**EXERCISE GOAL:**
Express the records between the lines holding "order: Poales" and "determined by: Faden, Robert", inclusive, as a two-column CSV headed field and value, with one row per line. Put each entry in its own quoted field and replace any line breaks with spaces.

**RAW RECORDS:**

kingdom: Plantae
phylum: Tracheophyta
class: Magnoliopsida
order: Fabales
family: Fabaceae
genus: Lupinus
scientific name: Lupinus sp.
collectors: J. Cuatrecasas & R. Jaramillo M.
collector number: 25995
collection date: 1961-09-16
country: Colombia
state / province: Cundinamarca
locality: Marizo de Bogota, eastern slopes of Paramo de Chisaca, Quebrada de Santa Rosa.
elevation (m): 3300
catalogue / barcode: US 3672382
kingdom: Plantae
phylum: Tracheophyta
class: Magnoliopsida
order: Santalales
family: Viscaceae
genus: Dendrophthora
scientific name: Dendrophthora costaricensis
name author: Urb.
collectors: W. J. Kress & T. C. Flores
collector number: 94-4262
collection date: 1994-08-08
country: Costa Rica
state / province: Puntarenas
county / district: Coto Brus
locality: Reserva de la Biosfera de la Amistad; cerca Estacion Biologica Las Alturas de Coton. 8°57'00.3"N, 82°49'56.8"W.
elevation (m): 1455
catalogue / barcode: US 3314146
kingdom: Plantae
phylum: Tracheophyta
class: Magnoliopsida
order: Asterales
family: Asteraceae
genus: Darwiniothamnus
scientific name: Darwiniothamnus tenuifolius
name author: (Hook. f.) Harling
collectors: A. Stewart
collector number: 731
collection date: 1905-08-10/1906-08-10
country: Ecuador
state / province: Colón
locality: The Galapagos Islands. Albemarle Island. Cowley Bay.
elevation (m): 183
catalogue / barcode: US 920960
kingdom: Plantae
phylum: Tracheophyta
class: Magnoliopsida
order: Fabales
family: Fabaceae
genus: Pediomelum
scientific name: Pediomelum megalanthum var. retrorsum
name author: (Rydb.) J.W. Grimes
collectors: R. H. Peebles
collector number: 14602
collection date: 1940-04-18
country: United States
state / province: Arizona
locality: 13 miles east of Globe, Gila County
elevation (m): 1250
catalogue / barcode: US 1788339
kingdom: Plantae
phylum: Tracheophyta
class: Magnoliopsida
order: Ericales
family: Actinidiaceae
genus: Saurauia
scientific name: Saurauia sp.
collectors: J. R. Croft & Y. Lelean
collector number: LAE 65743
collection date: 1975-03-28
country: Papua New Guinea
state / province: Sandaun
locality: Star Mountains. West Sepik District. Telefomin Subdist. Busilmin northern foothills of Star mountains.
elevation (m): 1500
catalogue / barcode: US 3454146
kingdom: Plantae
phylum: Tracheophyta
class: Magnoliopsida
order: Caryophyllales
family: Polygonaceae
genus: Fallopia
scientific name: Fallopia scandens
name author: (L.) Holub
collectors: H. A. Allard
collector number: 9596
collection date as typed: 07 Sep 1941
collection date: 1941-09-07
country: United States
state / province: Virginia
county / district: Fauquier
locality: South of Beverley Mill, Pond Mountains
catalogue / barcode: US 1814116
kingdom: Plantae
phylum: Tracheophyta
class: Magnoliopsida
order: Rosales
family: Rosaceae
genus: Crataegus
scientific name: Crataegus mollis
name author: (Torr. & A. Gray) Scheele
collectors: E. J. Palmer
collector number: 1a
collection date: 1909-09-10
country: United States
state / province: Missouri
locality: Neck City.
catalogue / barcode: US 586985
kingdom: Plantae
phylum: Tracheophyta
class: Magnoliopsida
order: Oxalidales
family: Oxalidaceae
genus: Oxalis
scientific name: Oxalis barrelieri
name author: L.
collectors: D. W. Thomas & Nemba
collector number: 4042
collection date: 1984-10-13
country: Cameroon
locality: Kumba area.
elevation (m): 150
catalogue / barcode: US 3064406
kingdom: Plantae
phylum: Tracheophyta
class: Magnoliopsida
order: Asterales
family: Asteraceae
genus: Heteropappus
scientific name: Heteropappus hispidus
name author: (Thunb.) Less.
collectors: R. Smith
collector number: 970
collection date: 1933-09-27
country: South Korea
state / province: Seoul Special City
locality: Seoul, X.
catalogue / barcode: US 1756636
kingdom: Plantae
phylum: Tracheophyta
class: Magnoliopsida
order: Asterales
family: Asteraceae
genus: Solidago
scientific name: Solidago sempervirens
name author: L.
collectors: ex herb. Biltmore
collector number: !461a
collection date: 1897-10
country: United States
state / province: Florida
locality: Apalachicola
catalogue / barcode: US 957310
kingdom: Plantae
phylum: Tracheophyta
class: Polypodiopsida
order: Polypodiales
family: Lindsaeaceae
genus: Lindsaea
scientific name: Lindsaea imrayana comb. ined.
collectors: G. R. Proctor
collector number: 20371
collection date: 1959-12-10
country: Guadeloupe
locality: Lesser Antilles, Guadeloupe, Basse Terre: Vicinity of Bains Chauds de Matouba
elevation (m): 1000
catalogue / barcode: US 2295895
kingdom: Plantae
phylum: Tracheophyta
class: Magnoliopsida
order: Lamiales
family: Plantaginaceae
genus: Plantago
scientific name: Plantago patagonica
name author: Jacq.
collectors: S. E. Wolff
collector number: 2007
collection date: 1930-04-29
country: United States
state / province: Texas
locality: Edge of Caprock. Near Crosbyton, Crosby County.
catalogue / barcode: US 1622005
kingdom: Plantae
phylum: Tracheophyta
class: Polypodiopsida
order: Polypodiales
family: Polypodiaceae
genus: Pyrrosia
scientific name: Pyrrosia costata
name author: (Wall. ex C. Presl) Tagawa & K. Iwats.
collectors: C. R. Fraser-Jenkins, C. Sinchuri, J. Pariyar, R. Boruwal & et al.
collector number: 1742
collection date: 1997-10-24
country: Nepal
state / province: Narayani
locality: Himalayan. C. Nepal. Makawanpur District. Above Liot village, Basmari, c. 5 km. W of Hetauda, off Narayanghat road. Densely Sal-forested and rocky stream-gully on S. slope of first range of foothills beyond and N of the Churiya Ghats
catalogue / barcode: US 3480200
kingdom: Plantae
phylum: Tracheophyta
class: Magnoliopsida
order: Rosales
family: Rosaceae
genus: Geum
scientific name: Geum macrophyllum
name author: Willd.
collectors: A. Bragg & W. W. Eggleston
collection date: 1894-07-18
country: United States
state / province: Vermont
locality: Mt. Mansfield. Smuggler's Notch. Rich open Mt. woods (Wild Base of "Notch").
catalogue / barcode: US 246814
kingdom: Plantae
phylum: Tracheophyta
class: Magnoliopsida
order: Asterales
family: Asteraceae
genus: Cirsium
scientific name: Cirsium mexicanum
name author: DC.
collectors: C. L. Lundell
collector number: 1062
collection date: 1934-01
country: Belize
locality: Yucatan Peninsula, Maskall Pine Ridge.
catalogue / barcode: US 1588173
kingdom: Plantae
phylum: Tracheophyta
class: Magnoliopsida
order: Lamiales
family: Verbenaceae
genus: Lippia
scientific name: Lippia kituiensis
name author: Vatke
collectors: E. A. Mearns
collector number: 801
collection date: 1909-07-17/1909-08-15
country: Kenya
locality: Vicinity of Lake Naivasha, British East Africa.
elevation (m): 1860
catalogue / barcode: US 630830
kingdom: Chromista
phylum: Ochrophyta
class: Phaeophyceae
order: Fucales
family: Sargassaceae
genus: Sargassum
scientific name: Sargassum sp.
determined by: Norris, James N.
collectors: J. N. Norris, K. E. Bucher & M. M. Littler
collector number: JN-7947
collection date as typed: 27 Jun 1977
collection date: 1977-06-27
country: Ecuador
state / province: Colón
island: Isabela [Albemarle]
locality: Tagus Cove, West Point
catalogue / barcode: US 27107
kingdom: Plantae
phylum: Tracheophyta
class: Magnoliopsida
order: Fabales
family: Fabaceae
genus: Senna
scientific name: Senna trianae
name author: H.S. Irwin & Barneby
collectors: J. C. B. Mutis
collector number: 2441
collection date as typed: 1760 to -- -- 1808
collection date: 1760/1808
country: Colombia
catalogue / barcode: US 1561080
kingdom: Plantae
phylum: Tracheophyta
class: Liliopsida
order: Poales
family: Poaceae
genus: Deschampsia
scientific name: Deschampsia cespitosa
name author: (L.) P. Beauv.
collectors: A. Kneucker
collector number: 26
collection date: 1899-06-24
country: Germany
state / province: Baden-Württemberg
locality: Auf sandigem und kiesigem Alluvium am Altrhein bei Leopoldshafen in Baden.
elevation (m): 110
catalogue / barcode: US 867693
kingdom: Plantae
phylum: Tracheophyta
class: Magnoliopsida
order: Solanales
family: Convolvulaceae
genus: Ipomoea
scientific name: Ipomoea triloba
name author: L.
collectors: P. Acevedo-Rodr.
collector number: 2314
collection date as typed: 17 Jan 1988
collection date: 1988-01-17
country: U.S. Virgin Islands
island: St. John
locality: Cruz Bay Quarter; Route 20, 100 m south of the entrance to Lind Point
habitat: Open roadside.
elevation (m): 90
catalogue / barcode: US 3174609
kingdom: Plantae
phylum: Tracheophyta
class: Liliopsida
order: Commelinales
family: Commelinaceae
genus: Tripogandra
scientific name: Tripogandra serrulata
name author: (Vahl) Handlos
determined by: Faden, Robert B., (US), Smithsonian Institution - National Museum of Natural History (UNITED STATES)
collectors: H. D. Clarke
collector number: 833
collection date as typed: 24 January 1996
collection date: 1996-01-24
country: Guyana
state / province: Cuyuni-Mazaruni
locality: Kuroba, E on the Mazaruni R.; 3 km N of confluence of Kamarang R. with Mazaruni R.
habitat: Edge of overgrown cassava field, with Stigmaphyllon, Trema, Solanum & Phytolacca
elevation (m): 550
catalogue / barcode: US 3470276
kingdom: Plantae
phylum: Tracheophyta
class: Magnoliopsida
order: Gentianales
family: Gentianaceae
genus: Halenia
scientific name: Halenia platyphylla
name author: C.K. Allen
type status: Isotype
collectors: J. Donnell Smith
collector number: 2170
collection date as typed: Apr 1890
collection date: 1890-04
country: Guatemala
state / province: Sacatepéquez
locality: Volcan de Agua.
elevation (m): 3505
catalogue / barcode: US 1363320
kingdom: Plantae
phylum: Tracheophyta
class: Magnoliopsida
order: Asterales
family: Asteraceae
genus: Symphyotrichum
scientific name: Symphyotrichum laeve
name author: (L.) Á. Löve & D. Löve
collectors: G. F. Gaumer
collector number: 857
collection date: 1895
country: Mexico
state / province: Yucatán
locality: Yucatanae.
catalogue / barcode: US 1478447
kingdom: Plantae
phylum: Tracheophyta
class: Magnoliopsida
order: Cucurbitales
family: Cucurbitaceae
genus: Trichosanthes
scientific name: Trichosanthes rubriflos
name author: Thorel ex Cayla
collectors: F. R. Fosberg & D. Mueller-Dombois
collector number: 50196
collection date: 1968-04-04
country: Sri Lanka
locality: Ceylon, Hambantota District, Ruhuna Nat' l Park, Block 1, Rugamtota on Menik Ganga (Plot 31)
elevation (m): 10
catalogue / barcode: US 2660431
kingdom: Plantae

**EXERCISE OUTPUT:**
field,value
"order:","Poales"
"family:","Poaceae"
"genus:","Deschampsia"
"scientific name:","Deschampsia cespitosa"
"name author:","(L.) P. Beauv."
"collectors:","A. Kneucker"
"collector number:","26"
"collection date:","1899-06-24"
"country:","Germany"
"state / province:","Baden-Württemberg"
"locality:","Auf sandigem und kiesigem Alluvium am Altrhein bei Leopoldshafen in Baden."
"elevation (m):","110"
"catalogue / barcode:","US 867693"
"kingdom:","Plantae"
"phylum:","Tracheophyta"
"class:","Magnoliopsida"
"order:","Solanales"
"family:","Convolvulaceae"
"genus:","Ipomoea"
"scientific name:","Ipomoea triloba"
"name author:","L."
"collectors:","P. Acevedo-Rodr."
"collector number:","2314"
"collection date as typed:","17 Jan 1988"
"collection date:","1988-01-17"
"country:","U.S. Virgin Islands"
"island:","St. John"
"locality:","Cruz Bay Quarter; Route 20, 100 m south of the entrance to Lind Point"
"habitat:","Open roadside."
"elevation (m):","90"
"catalogue / barcode:","US 3174609"
"kingdom:","Plantae"
"phylum:","Tracheophyta"
"class:","Liliopsida"
"order:","Commelinales"
"family:","Commelinaceae"
"genus:","Tripogandra"
"scientific name:","Tripogandra serrulata"
"name author:","(Vahl) Handlos"
"determined by:","Faden, Robert B., (US), Smithsonian Institution - National Museum of Natural History (UNITED STATES)"